━━━ RECORD EXTRACTS
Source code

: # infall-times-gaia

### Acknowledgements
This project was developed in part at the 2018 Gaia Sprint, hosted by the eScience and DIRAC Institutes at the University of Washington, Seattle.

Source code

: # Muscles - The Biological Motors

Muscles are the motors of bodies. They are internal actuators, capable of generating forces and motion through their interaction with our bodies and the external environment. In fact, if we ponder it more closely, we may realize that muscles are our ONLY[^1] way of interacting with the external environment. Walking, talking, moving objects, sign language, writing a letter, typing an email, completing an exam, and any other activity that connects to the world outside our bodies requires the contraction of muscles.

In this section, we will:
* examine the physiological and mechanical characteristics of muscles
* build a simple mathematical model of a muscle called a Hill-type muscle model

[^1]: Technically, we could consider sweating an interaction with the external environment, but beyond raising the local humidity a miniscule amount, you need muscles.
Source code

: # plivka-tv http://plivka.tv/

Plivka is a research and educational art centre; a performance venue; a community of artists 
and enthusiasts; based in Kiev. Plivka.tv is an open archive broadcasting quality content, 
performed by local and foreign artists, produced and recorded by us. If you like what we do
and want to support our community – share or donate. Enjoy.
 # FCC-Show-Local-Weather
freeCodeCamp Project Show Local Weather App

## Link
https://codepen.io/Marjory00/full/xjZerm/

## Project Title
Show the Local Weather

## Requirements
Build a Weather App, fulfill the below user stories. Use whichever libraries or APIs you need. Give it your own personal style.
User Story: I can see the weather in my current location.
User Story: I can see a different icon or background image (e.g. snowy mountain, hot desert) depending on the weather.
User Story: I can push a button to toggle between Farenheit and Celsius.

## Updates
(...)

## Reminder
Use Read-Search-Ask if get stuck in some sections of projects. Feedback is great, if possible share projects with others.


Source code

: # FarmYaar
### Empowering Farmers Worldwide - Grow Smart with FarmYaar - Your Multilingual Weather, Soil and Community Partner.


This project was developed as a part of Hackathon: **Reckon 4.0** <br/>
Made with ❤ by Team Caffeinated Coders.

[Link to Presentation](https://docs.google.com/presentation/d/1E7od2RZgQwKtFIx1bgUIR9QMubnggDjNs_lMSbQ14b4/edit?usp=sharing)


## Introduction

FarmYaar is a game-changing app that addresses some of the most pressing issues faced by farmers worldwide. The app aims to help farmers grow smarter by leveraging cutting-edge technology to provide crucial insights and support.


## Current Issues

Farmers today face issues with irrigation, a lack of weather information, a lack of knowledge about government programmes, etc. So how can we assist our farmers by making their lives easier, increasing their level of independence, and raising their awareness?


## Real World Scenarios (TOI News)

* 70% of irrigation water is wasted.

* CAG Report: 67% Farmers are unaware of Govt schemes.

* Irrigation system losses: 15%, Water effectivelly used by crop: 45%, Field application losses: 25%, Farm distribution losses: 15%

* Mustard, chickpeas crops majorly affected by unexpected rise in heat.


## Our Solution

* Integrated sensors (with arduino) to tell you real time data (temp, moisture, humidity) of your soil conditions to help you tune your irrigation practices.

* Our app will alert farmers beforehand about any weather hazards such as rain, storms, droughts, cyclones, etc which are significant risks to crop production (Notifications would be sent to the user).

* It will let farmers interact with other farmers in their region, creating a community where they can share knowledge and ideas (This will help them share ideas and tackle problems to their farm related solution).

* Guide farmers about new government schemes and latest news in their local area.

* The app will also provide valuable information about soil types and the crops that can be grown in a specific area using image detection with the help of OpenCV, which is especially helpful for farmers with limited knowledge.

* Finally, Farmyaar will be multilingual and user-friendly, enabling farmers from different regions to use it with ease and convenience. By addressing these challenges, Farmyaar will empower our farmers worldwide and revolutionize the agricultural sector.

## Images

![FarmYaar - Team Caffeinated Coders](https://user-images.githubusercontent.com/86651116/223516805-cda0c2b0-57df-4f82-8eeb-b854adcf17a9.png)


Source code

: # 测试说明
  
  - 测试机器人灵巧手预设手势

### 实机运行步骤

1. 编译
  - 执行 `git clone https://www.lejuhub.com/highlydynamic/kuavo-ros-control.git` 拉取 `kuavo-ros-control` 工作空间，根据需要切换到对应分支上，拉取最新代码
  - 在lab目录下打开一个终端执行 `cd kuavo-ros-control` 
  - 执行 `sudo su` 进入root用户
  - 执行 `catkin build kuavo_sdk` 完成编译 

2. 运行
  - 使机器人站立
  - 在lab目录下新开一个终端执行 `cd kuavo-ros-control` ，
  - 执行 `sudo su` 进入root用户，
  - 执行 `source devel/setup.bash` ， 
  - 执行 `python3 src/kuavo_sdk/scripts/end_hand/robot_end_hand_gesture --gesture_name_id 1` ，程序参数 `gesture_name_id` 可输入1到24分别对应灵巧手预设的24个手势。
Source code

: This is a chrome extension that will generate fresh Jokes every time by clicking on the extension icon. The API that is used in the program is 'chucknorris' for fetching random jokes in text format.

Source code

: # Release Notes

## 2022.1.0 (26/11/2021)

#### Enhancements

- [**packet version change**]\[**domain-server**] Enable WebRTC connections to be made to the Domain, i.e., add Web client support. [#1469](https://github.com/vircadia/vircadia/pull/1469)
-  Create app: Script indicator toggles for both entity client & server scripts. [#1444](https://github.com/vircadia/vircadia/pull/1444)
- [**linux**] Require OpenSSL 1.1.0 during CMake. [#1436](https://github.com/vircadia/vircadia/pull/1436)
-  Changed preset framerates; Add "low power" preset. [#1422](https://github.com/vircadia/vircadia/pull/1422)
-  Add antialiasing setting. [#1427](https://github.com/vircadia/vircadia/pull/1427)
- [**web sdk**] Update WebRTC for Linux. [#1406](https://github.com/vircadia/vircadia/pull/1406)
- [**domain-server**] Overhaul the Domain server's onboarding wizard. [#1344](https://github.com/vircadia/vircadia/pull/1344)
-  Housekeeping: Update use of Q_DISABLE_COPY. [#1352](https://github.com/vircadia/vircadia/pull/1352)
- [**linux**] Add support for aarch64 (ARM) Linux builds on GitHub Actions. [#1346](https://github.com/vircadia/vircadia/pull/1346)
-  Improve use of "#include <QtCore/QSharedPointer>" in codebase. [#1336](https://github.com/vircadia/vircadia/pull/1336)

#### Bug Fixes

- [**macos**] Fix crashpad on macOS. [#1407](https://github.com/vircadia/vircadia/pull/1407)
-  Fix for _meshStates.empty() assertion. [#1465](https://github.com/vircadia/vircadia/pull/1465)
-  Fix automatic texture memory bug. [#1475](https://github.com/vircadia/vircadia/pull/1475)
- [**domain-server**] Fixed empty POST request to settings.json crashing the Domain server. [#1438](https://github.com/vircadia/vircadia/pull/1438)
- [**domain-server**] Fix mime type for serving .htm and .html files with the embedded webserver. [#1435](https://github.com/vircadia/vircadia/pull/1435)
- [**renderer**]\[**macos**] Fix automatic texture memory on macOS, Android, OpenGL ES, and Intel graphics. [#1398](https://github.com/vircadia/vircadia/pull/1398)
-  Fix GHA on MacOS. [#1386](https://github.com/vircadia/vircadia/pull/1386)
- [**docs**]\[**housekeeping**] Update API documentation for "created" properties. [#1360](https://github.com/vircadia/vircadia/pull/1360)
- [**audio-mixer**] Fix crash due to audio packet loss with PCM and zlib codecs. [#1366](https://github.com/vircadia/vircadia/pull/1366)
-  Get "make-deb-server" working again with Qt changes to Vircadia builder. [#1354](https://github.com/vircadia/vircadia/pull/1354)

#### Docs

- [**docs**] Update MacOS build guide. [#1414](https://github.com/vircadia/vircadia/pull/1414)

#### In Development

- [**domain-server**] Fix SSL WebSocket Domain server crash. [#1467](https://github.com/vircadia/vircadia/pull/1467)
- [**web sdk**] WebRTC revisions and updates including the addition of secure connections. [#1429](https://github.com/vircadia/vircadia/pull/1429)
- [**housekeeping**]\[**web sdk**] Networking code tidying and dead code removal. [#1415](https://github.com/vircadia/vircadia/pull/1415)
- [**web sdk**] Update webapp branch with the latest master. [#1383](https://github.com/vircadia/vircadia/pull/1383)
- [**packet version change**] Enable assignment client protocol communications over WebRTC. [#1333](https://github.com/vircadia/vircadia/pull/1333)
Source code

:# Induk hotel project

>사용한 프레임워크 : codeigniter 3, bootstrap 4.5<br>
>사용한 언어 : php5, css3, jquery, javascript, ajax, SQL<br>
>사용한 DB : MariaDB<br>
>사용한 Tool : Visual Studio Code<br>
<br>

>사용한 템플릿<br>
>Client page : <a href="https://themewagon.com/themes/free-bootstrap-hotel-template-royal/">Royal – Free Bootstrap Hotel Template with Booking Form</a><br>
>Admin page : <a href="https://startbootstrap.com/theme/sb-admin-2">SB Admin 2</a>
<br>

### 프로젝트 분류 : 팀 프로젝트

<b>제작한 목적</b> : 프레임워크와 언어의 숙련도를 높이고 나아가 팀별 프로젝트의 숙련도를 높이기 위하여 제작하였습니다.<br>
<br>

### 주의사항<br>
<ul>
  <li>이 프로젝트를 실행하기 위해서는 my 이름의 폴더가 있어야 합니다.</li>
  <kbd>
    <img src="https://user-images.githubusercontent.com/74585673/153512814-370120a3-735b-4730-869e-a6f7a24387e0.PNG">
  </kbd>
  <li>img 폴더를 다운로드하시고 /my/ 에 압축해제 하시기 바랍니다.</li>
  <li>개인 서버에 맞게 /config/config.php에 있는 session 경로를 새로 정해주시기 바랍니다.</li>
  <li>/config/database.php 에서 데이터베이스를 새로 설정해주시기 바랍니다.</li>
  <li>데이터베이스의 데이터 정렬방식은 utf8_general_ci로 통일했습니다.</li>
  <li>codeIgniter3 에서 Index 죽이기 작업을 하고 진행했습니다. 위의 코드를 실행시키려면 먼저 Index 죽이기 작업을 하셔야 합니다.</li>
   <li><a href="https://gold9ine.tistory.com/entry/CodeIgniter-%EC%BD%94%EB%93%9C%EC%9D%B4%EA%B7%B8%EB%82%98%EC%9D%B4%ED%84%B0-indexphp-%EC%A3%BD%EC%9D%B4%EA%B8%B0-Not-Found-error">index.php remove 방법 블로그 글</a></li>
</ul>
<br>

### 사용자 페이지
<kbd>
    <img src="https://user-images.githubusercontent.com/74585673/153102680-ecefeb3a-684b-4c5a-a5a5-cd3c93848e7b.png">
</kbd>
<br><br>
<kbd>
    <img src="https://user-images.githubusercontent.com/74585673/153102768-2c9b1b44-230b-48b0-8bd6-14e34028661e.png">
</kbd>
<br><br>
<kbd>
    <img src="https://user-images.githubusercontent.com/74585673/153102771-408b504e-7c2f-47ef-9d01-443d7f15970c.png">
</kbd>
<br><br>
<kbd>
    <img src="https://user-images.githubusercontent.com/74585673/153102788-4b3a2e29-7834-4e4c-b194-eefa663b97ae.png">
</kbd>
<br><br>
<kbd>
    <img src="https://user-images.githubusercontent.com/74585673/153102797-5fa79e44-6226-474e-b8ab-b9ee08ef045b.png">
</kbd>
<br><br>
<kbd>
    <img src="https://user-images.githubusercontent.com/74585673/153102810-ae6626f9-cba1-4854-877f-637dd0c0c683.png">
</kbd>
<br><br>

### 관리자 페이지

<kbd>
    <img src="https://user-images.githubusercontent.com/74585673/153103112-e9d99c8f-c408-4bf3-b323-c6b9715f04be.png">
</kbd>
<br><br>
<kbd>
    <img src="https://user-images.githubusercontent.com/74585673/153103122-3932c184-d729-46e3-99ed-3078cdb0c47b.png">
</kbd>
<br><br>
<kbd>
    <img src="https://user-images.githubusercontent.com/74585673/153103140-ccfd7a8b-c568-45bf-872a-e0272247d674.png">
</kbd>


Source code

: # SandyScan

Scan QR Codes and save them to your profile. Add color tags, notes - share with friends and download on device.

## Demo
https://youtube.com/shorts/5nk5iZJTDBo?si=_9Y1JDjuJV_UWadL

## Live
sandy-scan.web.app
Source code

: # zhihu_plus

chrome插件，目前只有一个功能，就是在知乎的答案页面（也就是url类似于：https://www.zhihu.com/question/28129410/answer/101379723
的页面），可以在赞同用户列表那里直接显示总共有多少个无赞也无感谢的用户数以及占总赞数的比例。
━━━━━━
#### DIRECTIVE:
Lines from the start of the material above through the line containing "The Biological Motors" are to be duplicated exactly, and only those.

#### YOUR RESPONSE:
Source code

: # infall-times-gaia

### Acknowledgements
This project was developed in part at the 2018 Gaia Sprint, hosted by the eScience and DIRAC Institutes at the University of Washington, Seattle.

Source code

: # Muscles - The Biological Motors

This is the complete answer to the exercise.